A good feature has two properties: it tends to have significantly different values for matches and nonmatches (so the difference between the means will be large) and it occurs often enough in the data that we can rely on it to be regularly available for any pair of records. By this measure, cmp_fname_c2 isn’t very useful because it’s missing a lot of the time and the difference in the mean value for matches and nonmatches is relatively small—0.09, for a score that ranges from 0 to 1. The cmp_sex feature also isn’t particularly helpful because even though it’s available for any pair of records, the difference in means is just 0.03.


Features cmp_plz and cmp_by, on the other hand, are excellent. Theyalmost always occur for any pair of records, and there is a very large difference in the mean values (more than 0.77 for both features.) Features cmp_bd, cmp_lname_c1, and cmp_bm also seem beneficial: they are generally available in the data set and the difference, in mean values for matches and nonmatches are substantial.

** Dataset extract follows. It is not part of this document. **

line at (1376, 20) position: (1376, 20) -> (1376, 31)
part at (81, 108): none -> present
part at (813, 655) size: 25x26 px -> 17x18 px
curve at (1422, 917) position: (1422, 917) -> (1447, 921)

Features cmp_fname_c1 and cmp_lname_c2 are more of a mixed bag: cmp_fname_c1 doesn’t discriminate all that well (the difference in the means is only 0.28) even though it’s usually available for a pair of records, whereas cmp_lname_c2 has a large difference in the means but it’s almost always missing. It’s not quite obvious under what circumstances we should include these features in our model based on this data.For now, we’re going to use a simple scoring model that ranks the similarity of pairs of records based on the sums of the values of the obviously good features: cmp_plz, cmp_by, cmp_bd, cmp_lname_c1, and cmp_bm. For the few records where the values of these features are missing, we’ll use 0 in place of the null value in our sum. We can get a rough feel for the performance of our simple model by creating a data frame of the computed scores and the value of the is_match column and evaluating how well the score discriminates between matches and nonmatches at various thresholds.